EXERCISE DETAILS:
Count the lines in the entries below that contain the string "higher", treating uppercase and lowercase letters as different. Give only the number.

Figure understanding tasks:
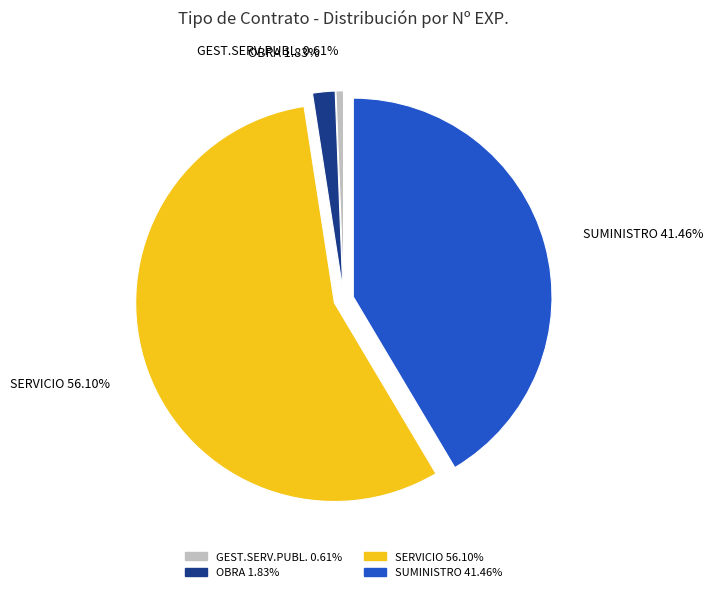

True or false: GEST.SERV.PUBL. accounts for 1% of the total.

True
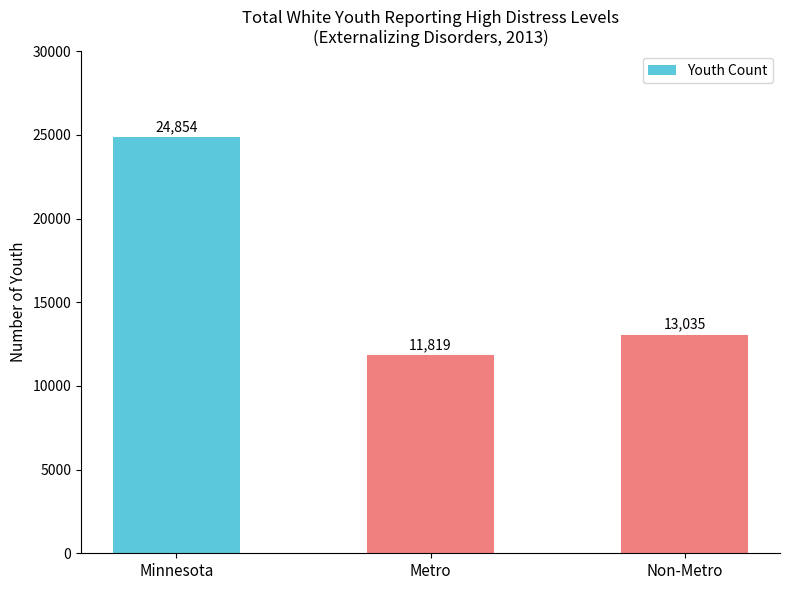

Which has a higher value, Non-Metro or Minnesota?

Minnesota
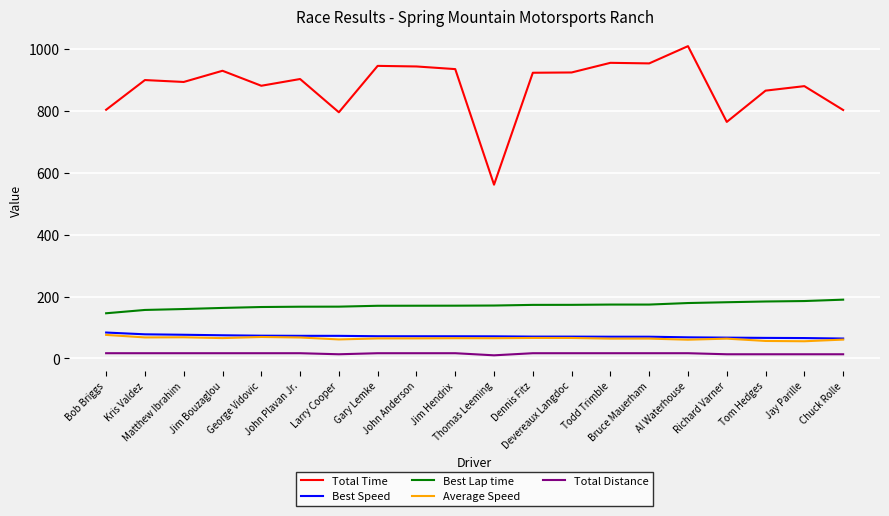

True or false: Average Speed and Total Time cross at least once.

False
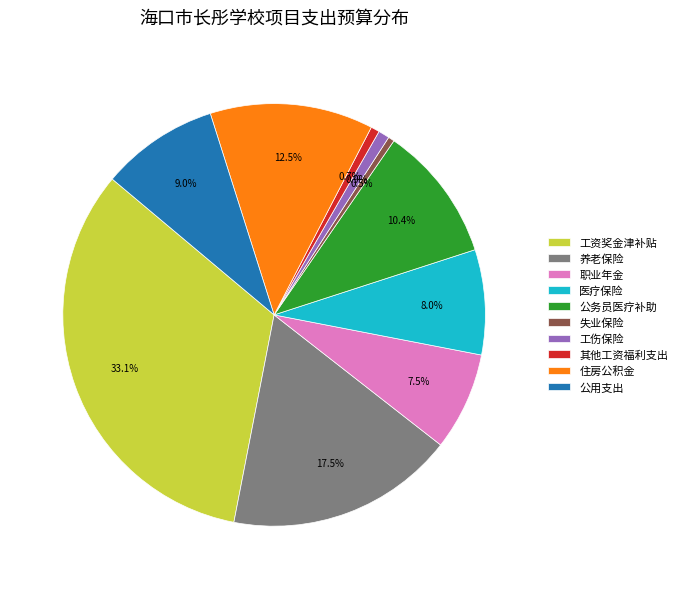

Is 医疗保险 the majority of the pie?

No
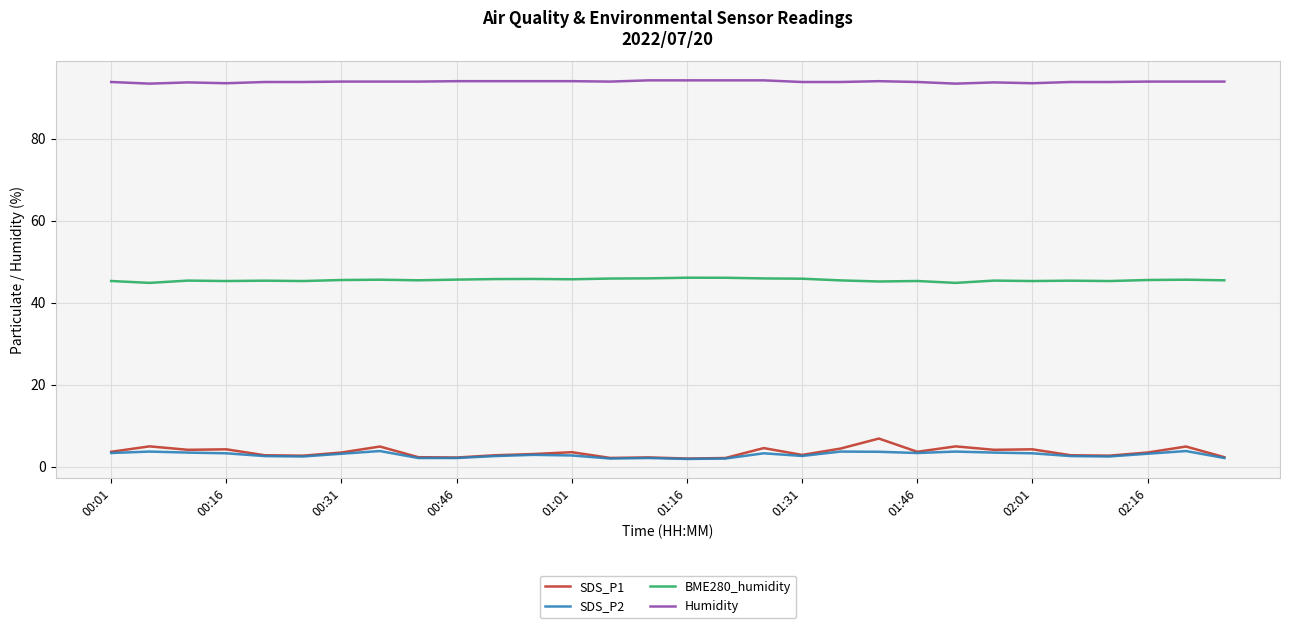

True or false: Humidity and SDS_P1 intersect in this chart.

False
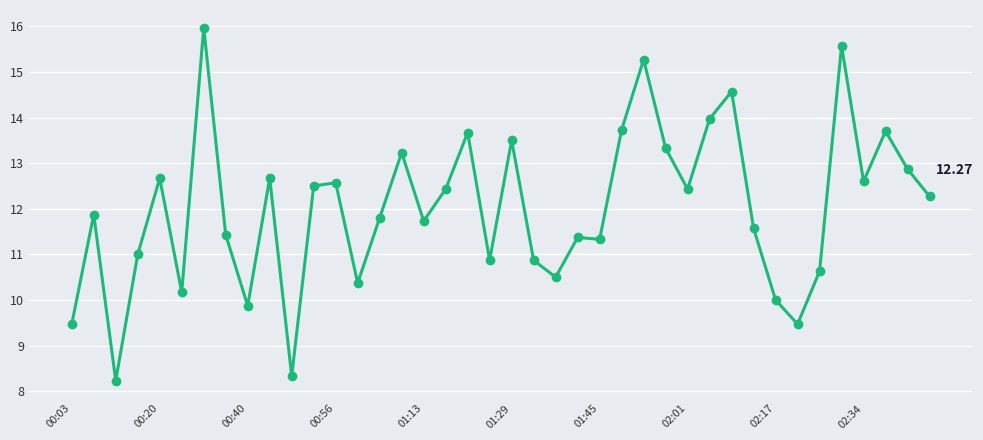

True or false: there are more than 2 points higher than both neighbors.

True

PROBLEM SOLUTION:
2